文档片段
第一节 社会问题及其解决途径
一、社会问题的定义
为了讨论问题的方便,我们首先对“社会问题”下一个简单的定义。
一般地讲,“问题”的出现意味着需要与现实之间产生了距离或者差别,从而出现了一种令人不满的状态。当这种差别仅仅发生在某些个体身上时,它是一个个体的或者私人的问题。但当这种差别同时发生在许多个体身上时,它就可能成为一种社会问题。这就是说,社会问题是在一个社会群体的生活中至少令一部分人同时感到不满的状态或现象。
按照该定义,社会问题首先是一个与个体问题或私人问题相对立的概念。或者说,一个问题要成为社会问题,必须是一个同时对许多个体发生影响并导致这些个体不满的状态。至于这些个体的数量究竟要在社会中占多大的比例,则是一个实践过程中的问题,不能从理论上简单地确定。

待查记录
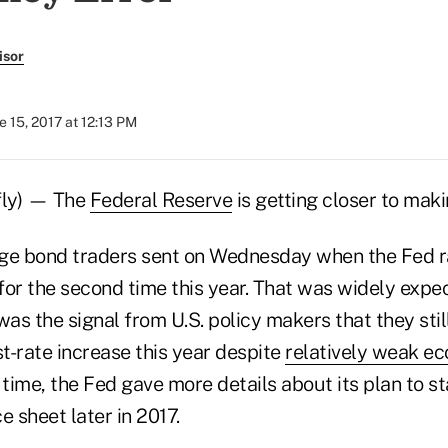
isor
e 15, 2017 at 12:13 PM
fly) — The
Federal Reserve
is getting closer to makin
ge bond traders sent on Wednesday when the Fed r
for the second time this year. That was widely exp
was the signal from U.S. policy makers that they stil
st-rate increase this year despite
relatively weak e
 time, the Fed gave more details about its plan to st
 sheet later in 2017.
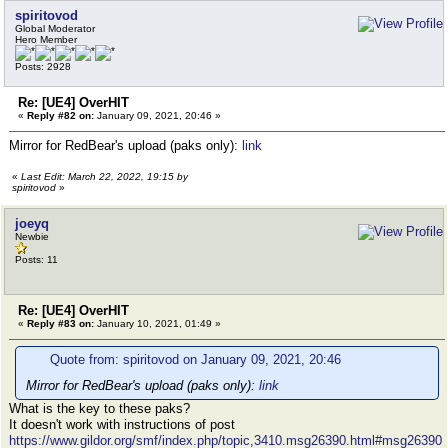
spiritovod
Global Moderator
Hero Member
Posts: 2928
Re: [UE4] OverHIT
«
Reply #82 on:
January 09, 2021, 20:46 »
Mirror for RedBear's upload (paks only):
link
«
Last Edit: March 22, 2022, 19:15 by
spiritovod
»
joeyq
Newbie
Posts: 11
Re: [UE4] OverHIT
«
Reply #83 on:
January 10, 2021, 01:49 »
Quote from: spiritovod on January 09, 2021, 20:46
Mirror for RedBear's upload (paks only):
link
What is the key to these paks?
It doesn't work with instructions of post
https://www.gildor.org/smf/index.php/topic,3410.msg26390.html#msg26390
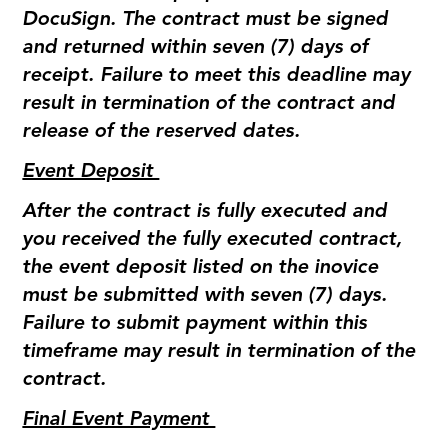
DocuSign. The contract must be signed
and returned within seven (7) days of
receipt. Failure to meet this deadline may
result in termination of the contract and
release of the reserved dates.
Event Deposit
After the contract is fully executed and
you received the fully executed contract,
the event deposit listed on the inovice
must be submitted with seven (7) days.
Failure to submit payment within this
timeframe may result in termination of the
contract.
Final Event Payment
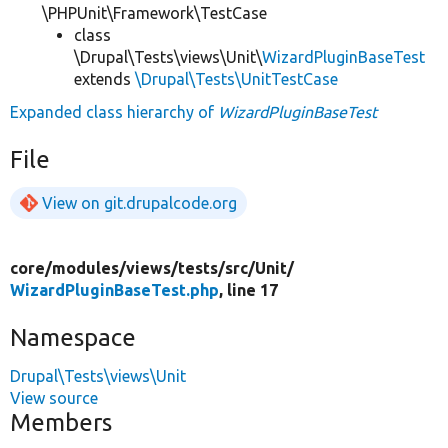
\PHPUnit\Framework\TestCase
class
\Drupal\Tests\views\Unit\
WizardPluginBaseTest
extends
\Drupal\Tests\UnitTestCase
Expanded class hierarchy of
WizardPluginBaseTest
File
View on git.drupalcode.org
core/
modules/
views/
tests/
src/
Unit/
WizardPluginBaseTest.php
, line 17
Namespace
Drupal\Tests\views\Unit
View source
Members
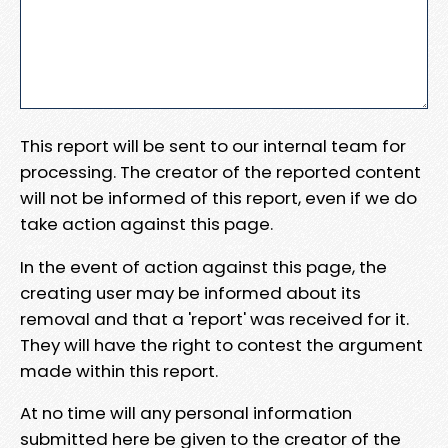
This report will be sent to our internal team for
processing. The creator of the reported content
will not be informed of this report, even if we do
take action against this page.
In the event of action against this page, the
creating user may be informed about its
removal and that a 'report' was received for it.
They will have the right to contest the argument
made within this report.
At no time will any personal information
submitted here be given to the creator of the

任务要求
a – 用两句话概括文档片段的内容。
b – 按照文档片段，当需要与现实之间的差别仅仅发生在某些个体身上时，它属于什么问题？
c – 从文档片段中抄录一段原文：自含有“第一节 社会问题及其解决途径”的词语开始，至“题,不能从理论上简单地确定。”之后结束。
作答时只能依据文档片段，不参考记录。

参考答案
a – 社会问题是在一个社会群体的生活中至少令一部分人同时感到不满的状态或现象，即需要与现实之间的差别同时发生在许多个体身上。它是与个体问题或私人问题相对立的概念，至于受影响的个体须占社会多大比例，则是实践中的问题，不能从理论上简单确定。

b – 个体的或者私人的问题。

c –
第一节 社会问题及其解决途径
一、社会问题的定义
为了讨论问题的方便,我们首先对“社会问题”下一个简单的定义。
一般地讲,“问题”的出现意味着需要与现实之间产生了距离或者差别,从而出现了一种令人不满的状态。当这种差别仅仅发生在某些个体身上时,它是一个个体的或者私人的问题。但当这种差别同时发生在许多个体身上时,它就可能成为一种社会问题。这就是说,社会问题是在一个社会群体的生活中至少令一部分人同时感到不满的状态或现象。
按照该定义,社会问题首先是一个与个体问题或私人问题相对立的概念。或者说,一个问题要成为社会问题,必须是一个同时对许多个体发生影响并导致这些个体不满的状态。至于这些个体的数量究竟要在社会中占多大的比例,则是一个实践过程中的问题,不能从理论上简单地确定。